- **Exercise objective**
Restate each of the lines below word for word and drop every picture.

- **Data**
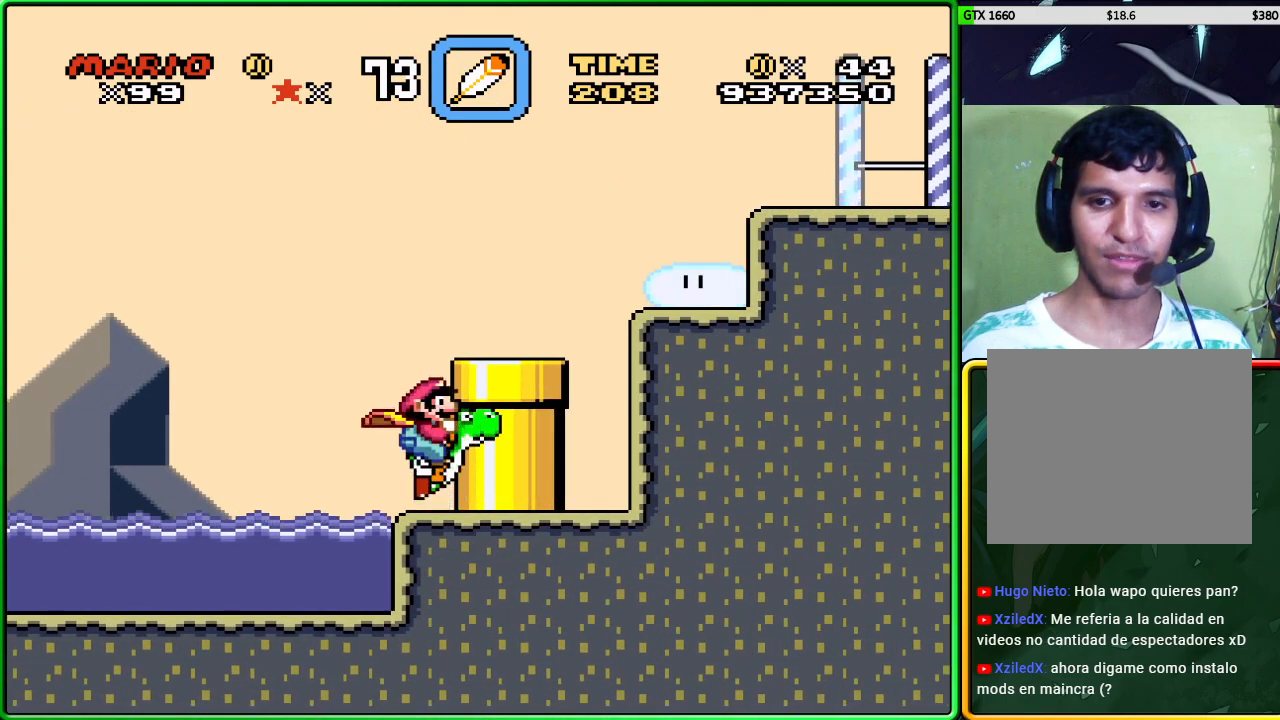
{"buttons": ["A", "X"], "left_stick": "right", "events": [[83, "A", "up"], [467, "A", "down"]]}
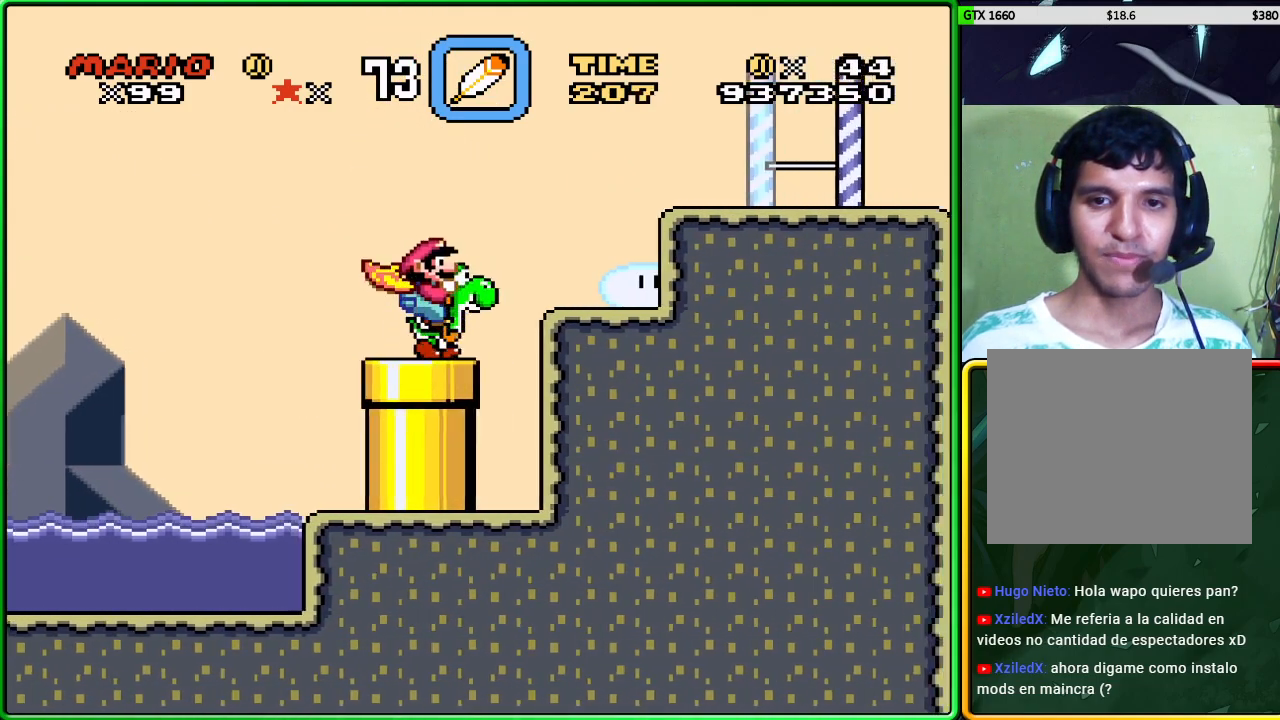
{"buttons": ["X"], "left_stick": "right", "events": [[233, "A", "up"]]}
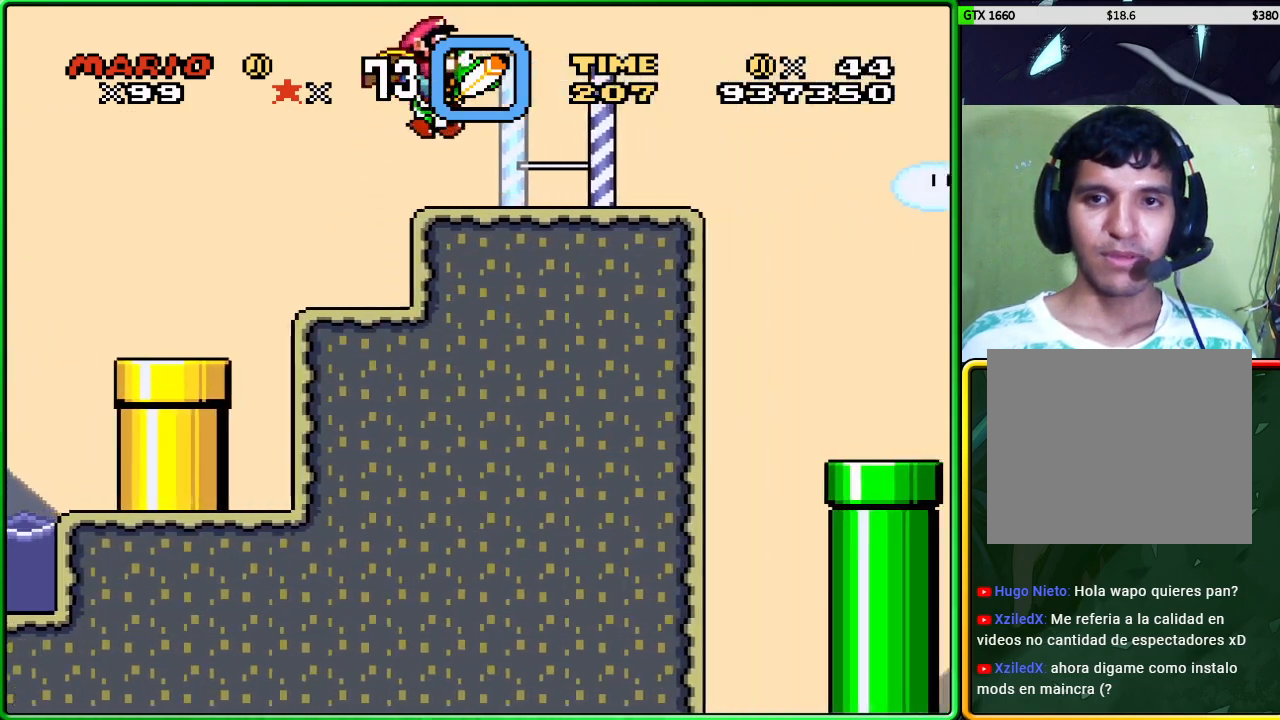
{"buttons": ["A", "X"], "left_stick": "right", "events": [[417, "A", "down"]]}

- **Written answer**
{"buttons": ["A", "X"], "left_stick": "right", "events": [[83, "A", "up"], [467, "A", "down"]]}
{"buttons": ["X"], "left_stick": "right", "events": [[233, "A", "up"]]}
{"buttons": ["A", "X"], "left_stick": "right", "events": [[417, "A", "down"]]}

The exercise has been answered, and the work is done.